In 633, Wang was accused of leaking state secrets, and he was demoted to the post of prefect of Tong Prefecture (同州, roughly modern Weinan, Shaanxi). In 634, Emperor Taizong recalled him to be the minister of ceremonies. In 637, he finished compiling a work on proper ceremonies, and for this contribution Emperor Taizong awarded him with silk and created one of his sons a baron. That year, he was also made the teacher of Emperor Taizong's favorite son Li Tai the Prince of Wei. By Emperor Taizong's orders, Li Tai treated Wang with honors due a teacher, and Wang also accordingly treated Li Tai as a student. Also around the time, Emperor Taizong's daughter Princess Nanping was due to marry Wang's son Wang Jingzhi (王敬直). At those times, the customs were that when a princess married into an official's household, her parents-in-law were to bow to her. Wang believed this to be improper—that princesses needed to be in their proper roles as daughters-in-law, and therefore he instead accepted bows from Princess Nanping. After this, it became customary for princesses to bow to their parents-in-law. Similarly, in 638, Wang submitted a petition pointing out that it was improper to have the high-level officials bow to imperial princes and that it should be the reverse—a suggestion that Emperor Taizong was initially offended by and resisted, but after Wei Zheng pointed out that this would reduce speculations that imperial princes would take the place of the crown prince, Emperor Taizong approved Wang's suggestion.
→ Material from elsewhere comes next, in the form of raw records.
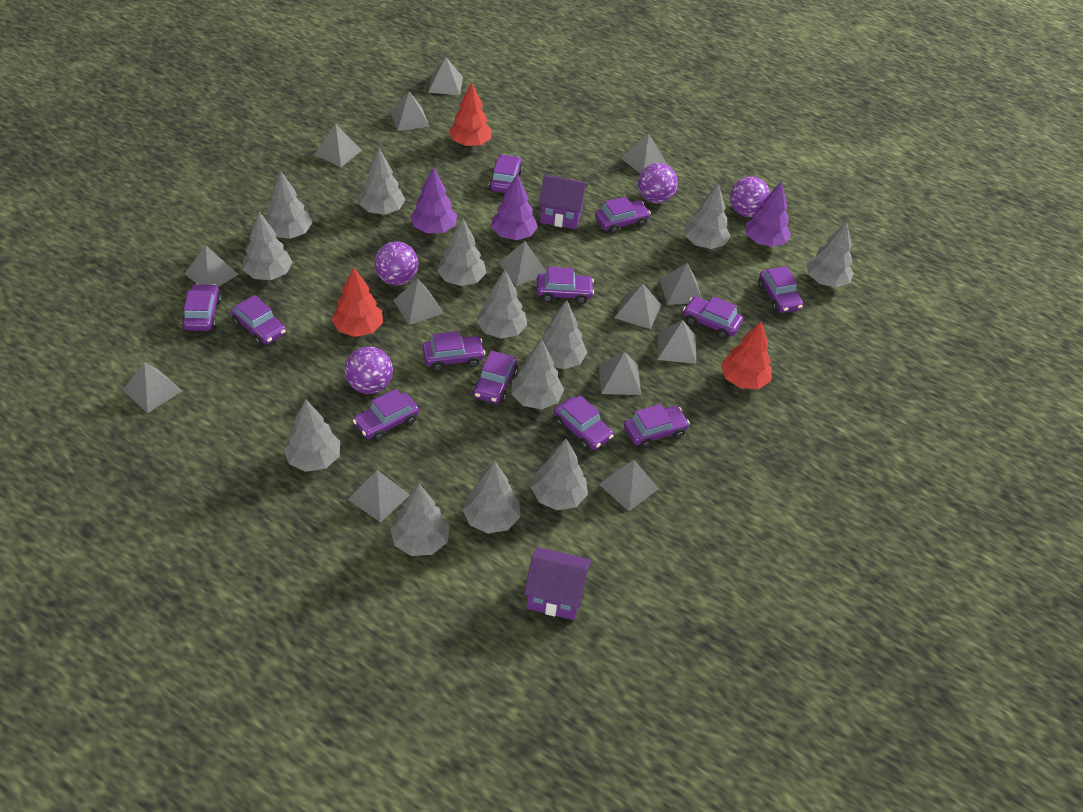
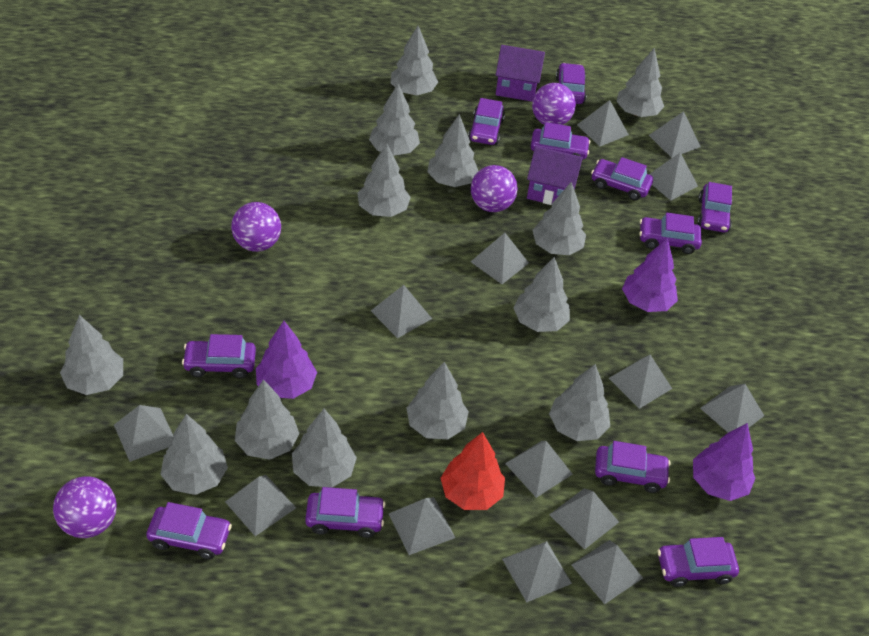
purple car: [182,284,222,331] [231,295,286,346] [353,389,419,441] [422,331,485,371] [473,350,518,404] [489,154,523,193] [537,267,594,304] [554,395,614,451] [595,197,651,234] [624,404,690,449] [683,296,743,339] [758,266,803,313] = 12 -> [146,502,232,559] [182,334,256,378] [305,487,386,538] [468,98,505,145] [531,122,591,159] [556,63,586,104] [591,157,653,201] [595,441,671,493] [639,212,702,254] [658,537,739,587] [697,182,732,233] = 11
red tree: [331,267,383,337] [449,83,492,147] [721,321,772,389] = 3 -> [441,432,505,510] = 1

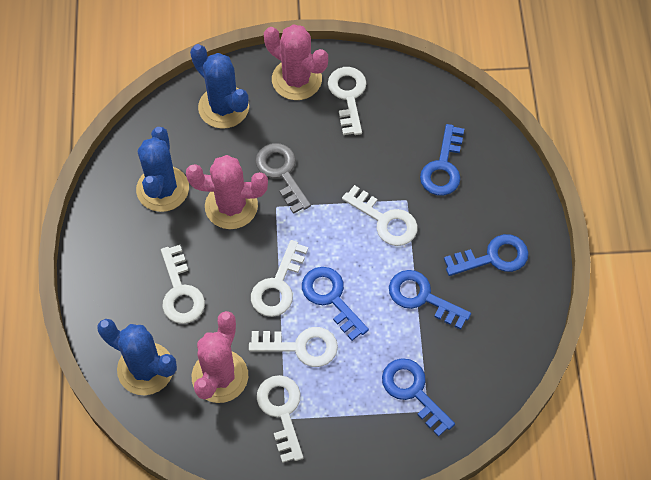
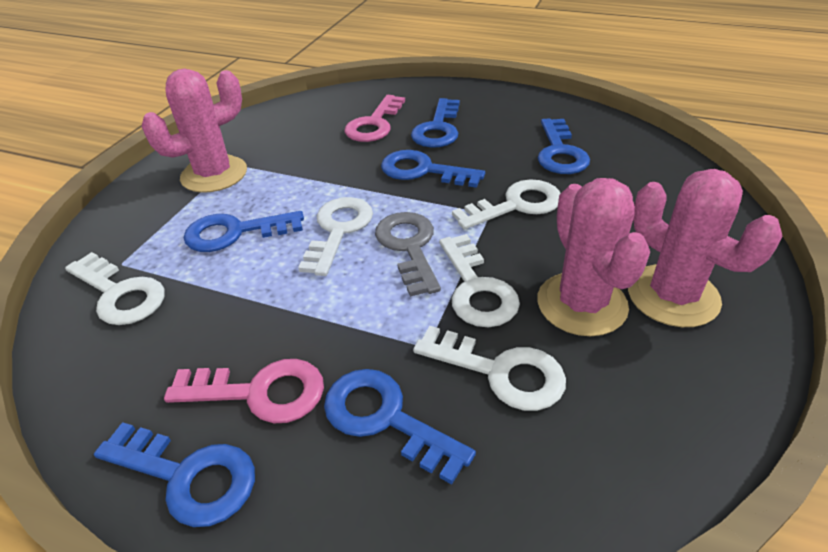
blue cactus: [97,319,177,395] [136,127,189,212] [190,44,249,129] = 3 -> none = 0
blue key: [302,267,369,341] [382,358,455,437] [389,270,471,330] [420,124,464,196] [444,234,529,276] = 5 -> [94,422,255,527] [184,211,304,252] [324,369,476,485] [381,150,485,188] [411,98,460,148] [538,118,590,174] = 6
pink key: none = 0 -> [164,359,324,423] [344,95,405,142] = 2
white key: [161,245,205,324] [249,327,338,367] [251,240,308,317] [257,375,303,463] [328,67,367,135] [342,185,418,246] = 6 -> [65,252,165,325] [298,197,373,276] [413,326,566,411] [439,234,520,327] [452,179,561,230] = 5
It was said that when Wang was young and received help from others, he would not thank them. However, after he became an honored official, he sought those who had helped him in the past and repaid them greatly—and if they had died already, repaid their families. He was kind in supporting his widowed sister-in-law and his nephews, and often helped clan members who were less fortunate. However, he was also criticized for not building an ancestral temple, instead only sacrificing to the ancestors privately at home. At one point, he was thus accused by other officials of being not filially pious. Emperor Taizong did not punish him, but had the ministry of constructions construct a temple for Wang to shame him.

In 639, Wang grew ill. Emperor Taizong ordered Princess Nanping to attend to him, and also sent Tang Jian the minister of census to look after Wang's meals and medicines. Wang soon died, and Emperor Taizong mourned him. Emperor Taizong also sent Li Tai and the officials to attend Wang's wake.